First of all, congratulations to the investors and traders who took the risk to go to the Bank and to the Merchant Bankers (Issue managers) to fill the physical application as there is no online mechanism yet to apply electronically for auctioned shares. Due to the COVID-19 pandemic, investors could have asked for additional compensation for taking this risk. However, they did not seem to be in that mood. Investors seemed to be in a competitive mode to grab all that they can. The result was that investors made their bidding in the range of 3.61% - 6.80% less than LTP of that stock on the previous day. This percentage of difference in price is derived by considering the LTP of the stock one day prior to the auction closing date and cut off price. The investors saw that they could still book profits by bidding that high, or they found the stock worth so high that they were willing to put all their money on these stocks.

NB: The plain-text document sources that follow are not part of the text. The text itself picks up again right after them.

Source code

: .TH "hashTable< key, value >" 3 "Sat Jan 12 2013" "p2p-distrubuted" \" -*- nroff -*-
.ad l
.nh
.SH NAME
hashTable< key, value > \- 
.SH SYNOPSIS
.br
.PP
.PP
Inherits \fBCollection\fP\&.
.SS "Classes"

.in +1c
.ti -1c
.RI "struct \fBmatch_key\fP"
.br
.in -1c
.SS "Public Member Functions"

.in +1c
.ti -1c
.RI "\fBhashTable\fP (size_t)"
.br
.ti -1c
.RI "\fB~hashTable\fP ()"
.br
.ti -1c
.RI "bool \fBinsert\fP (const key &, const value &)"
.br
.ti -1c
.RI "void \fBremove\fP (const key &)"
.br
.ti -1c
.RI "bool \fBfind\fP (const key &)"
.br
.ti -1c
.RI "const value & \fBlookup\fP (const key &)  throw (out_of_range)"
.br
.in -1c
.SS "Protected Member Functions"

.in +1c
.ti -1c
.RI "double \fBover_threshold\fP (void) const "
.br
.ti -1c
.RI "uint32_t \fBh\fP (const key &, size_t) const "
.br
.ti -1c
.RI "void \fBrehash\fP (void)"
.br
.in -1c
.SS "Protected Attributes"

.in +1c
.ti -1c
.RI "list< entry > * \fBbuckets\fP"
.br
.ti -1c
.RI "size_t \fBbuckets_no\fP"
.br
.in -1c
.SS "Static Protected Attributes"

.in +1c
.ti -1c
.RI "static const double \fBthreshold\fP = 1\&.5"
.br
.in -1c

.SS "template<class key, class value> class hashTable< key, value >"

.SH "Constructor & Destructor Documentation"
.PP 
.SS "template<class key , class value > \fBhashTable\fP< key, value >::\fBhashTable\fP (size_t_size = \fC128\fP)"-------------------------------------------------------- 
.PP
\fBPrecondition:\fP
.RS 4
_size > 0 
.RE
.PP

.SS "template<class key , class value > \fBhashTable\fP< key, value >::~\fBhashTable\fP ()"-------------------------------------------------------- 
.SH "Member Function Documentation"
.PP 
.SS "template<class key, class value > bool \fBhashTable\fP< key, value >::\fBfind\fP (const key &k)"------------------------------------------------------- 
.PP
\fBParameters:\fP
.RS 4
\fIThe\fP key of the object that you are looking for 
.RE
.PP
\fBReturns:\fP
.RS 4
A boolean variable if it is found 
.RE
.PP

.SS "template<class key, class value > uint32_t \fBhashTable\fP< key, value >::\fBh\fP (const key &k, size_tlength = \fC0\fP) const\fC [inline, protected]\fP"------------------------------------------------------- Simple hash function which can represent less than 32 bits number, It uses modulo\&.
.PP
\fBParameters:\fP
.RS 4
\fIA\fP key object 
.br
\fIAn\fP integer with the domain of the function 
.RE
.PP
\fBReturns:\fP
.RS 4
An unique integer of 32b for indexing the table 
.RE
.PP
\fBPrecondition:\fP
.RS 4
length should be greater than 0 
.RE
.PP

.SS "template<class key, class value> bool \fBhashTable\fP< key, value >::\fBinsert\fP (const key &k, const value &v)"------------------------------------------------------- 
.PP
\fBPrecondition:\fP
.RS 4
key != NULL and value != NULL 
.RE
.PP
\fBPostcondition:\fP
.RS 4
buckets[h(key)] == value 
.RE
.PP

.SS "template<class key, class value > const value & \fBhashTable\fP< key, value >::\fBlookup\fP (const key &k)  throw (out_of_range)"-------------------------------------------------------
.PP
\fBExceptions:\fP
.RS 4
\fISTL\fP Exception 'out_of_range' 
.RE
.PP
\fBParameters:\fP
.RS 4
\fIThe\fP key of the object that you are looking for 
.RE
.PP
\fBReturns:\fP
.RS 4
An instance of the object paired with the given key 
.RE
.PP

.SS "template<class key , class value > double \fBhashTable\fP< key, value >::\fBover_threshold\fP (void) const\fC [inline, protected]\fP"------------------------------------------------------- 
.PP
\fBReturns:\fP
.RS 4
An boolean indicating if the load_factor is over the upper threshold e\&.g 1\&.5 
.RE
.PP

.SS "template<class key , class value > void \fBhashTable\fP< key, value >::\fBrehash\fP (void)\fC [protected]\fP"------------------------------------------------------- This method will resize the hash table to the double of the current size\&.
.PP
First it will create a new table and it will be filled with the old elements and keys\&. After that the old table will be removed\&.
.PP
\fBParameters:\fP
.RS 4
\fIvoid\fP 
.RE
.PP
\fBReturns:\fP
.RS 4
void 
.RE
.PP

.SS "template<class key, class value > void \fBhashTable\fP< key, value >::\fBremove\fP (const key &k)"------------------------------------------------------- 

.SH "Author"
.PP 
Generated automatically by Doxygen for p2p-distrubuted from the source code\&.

Another important aspect of the bidding price was that investors were positive towards the future gains these stocks would bring, and were positive in general towards the market’s growth. The Comparison of the absolute value of share prices – cut off-price and LTP from the date of allotment – shows that NLG and PICL have already surged substantially (11.03% - NLG and 12.03% for PICL). Even SICL’s surge is positive (4.34%) though disappointingly low as compared to the other two scrips.

On the light of these 3 auctions, how the prediction for future changes? If we include the results of recent auctions in the data table that we already have, we have now historical data of 19 companies who completed auctions of unsubscribed shares in the past. First of all, the data size of 19 is very small to derive any inference with proper statistical significance, and any predictions based on it less likely to provide proper guidance. Secondly, it tells us that historically, investors put their bidding price, on average, 11.56% (vs. 12.84% from 16 companies’ data) less than the LTP of auction closing date. If we take the median, it comes somewhat close to 8.64% (vs. 8.69% from 16 companies’ data). Therefore, to understand the investor’s willingness to bid at a higher value, we need to consider additional market factors. These additional market factors which affect Investor’s behavior will be discussed in more detail in my next article. Just to outline them here, they are: rising stock indicators (NEPSE index at 1462.48 on 27 July and 1458.04 on 27 August – both representing fairly bullish sentiment), increased investors’ awareness, their ability to identify the higher probability of gains in certain stocks, the performance of the overall sector/sub-sector, strong fundamentals of the Company (Net Profit ratio, EPS and Per Share Net worth, etc.). In conclusion: Ceteris paribus, Investors will be going for a cut-throat competition in the future to grab stocks of good performing companies, and that is going to push down gains that could ordinarily be booked earlier. Things are going to get more competitive and in the process, stocks appear more expensive for ordinary investors.

 

The views in this article are personal views of the author and do not represent views of the organization or entity he is associated with. The author is engaged in trading in Nepal’s stock markets and is a researcher on behavioral finance. He holds a Master of Science (finance) with an executive certificate on Investment from Cass Business School, London, and Masters in Corporate Laws (LLM) from India.